Why cold offices may have a chilling impact on women

Chilly offices are hurting women's productivity
  • Women increased their performance on math problems by 1.76% for every 1.8 degree increase in temperature, researchers found.
  • Men's cognitive abilities weren't as impacted by warmer temperatures.
  • The findings suggest mixed-gender offices should increase their temperatures, the researchers say.

Office temperatures are based on the metabolic rates of men, which explains why many women say they need to bring sweaters and scarves to the office to keep warm. Now, new research finds those ice-cold office temperatures may have a very real and very chilling effect on women: lower productivity and cognitive performance. 

The "battle of the thermostat" -- when women advocate for warmer temperatures while men say they're chill with ice-cold air conditioning -- prompted researchers Tom Chang of USC's Marshall School of Business and Agne Kajackaite at Germany's WZB Berlin Social Science Center to design a real-world experiment testing the impact of room temperatures on real-world tasks. 

Their findings that women's productivity and skills suffer under colder temperatures may prompt managers to fiddle with their office thermostats.

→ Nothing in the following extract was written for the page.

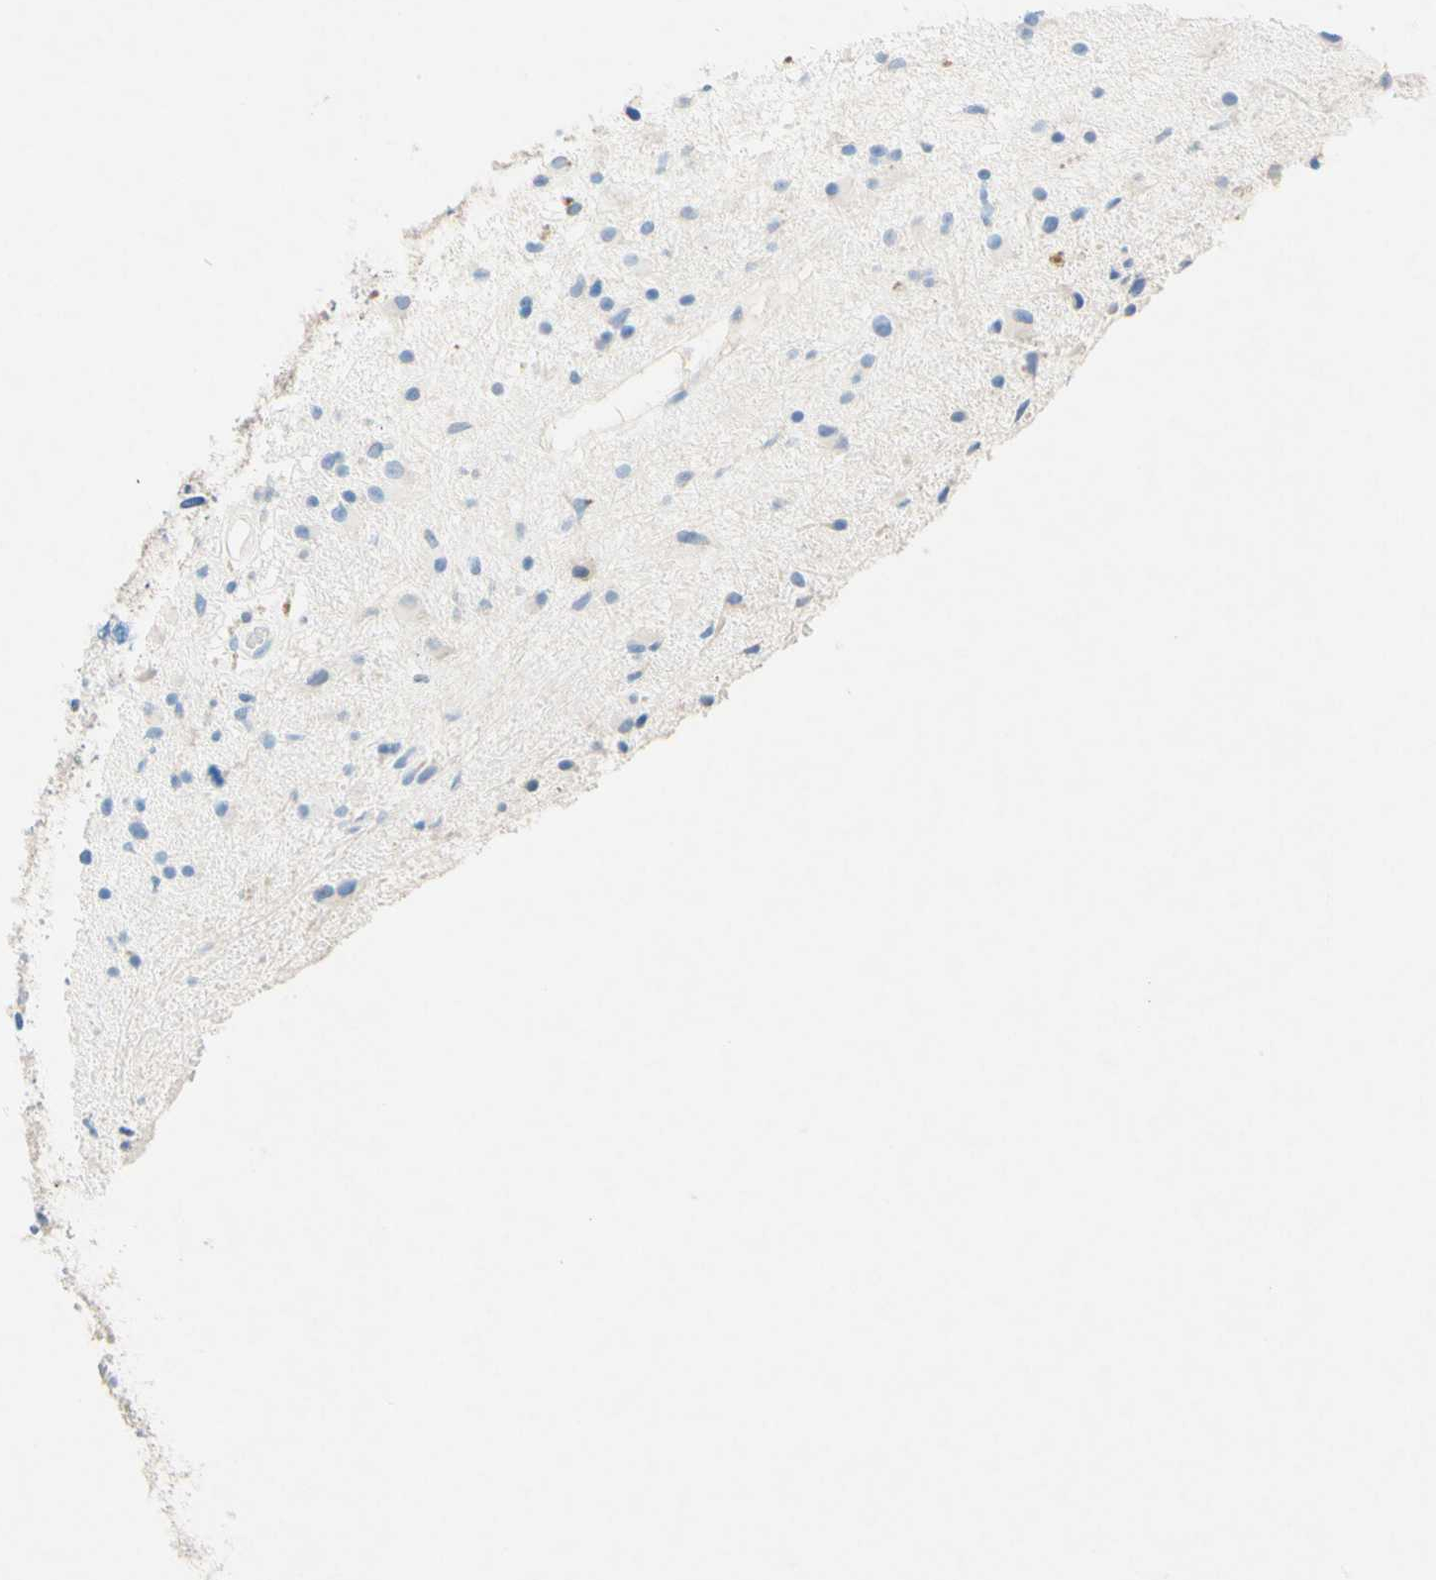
{"staining": {"intensity": "weak", "quantity": "<25%", "location": "cytoplasmic/membranous"}, "tissue": "glioma", "cell_type": "Tumor cells", "image_type": "cancer", "snomed": [{"axis": "morphology", "description": "Glioma, malignant, High grade"}, {"axis": "topography", "description": "Brain"}], "caption": "Immunohistochemistry image of neoplastic tissue: glioma stained with DAB (3,3'-diaminobenzidine) displays no significant protein expression in tumor cells.", "gene": "SLC46A1", "patient": {"sex": "male", "age": 33}}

After all, many offices set their thermostats to around 70 degrees Fahrenheit based on a 1960s formula tied to men's higher metabolic rates. Since then, women have flooded into the workplace, prompting some to ask why men's comfort is given precedence over theirs. 

"Office thermostats are set to the ideal temperature for men," one Twitter user noted on Thursday. "The female workforce is too cold to work at full capacity because their needs are ignored. IT'S NOT GOOD ENOUGH."

Research experiment

The researchers asked more than 500 college students to perform a set of cognitive assignments, like math and word problems -- then the researchers messed with the thermostat, turning it between a chilly 61 degrees and a toasty 90.6 degrees. 

The tasks were relatively simple, such as adding two-digit numbers without a calculator, building as many words from a random assortment of letters within five minutes, and solving a logic problem.

Productivity hit

Women performed better when the room was warmer, while men did better when the interior climes were colder. The impact may seem small, with women increasing their performance on math problems by 1.76% for every 1.8 degree increase in temperature, but those improvements can make a difference in real-world tasks day after day. 

Science behind why women feel colder at the office

"It's been documented that women like warmer indoor temperatures than men, but the idea until now has been that it's a matter of personal preference," Chang said in a statement. "What we found is it's not just whether you feel comfortable or not, but that your performance on things that matter — in math and verbal dimensions, and how hard you try — is affected by temperature."

The "battle for the thermostat," in other words, is about far more than comfort. 

Turn up the heat

Women who wrap themselves in cardigans and fleece while at the office will likely warm to their recommendation: Turn up the thermostat if a workplace employs both men and women workers.

"Given the relative effect sizes, our results suggest that in gender-balanced workplaces, temperatures should be set significantly higher than current standards," the researchers said in their article, published by academic journal PLOS One. 

As for men, they didn't perform as well when the room was warmer, but the impact wasn't as great as cold temperatures on women. When the room increased temperature by 1.8 degrees, men provided 0.63% fewer correct math answers, they noted. 

That doesn't mean offices need to be 90 degrees to improve women's productivity -- 75 degrees could well suffice, the researchers seem to suggest. As Chang noted, "Even if you go from 60 to 75 degrees, which is a relatively normal temperature range, you still see a meaningful variation in performance."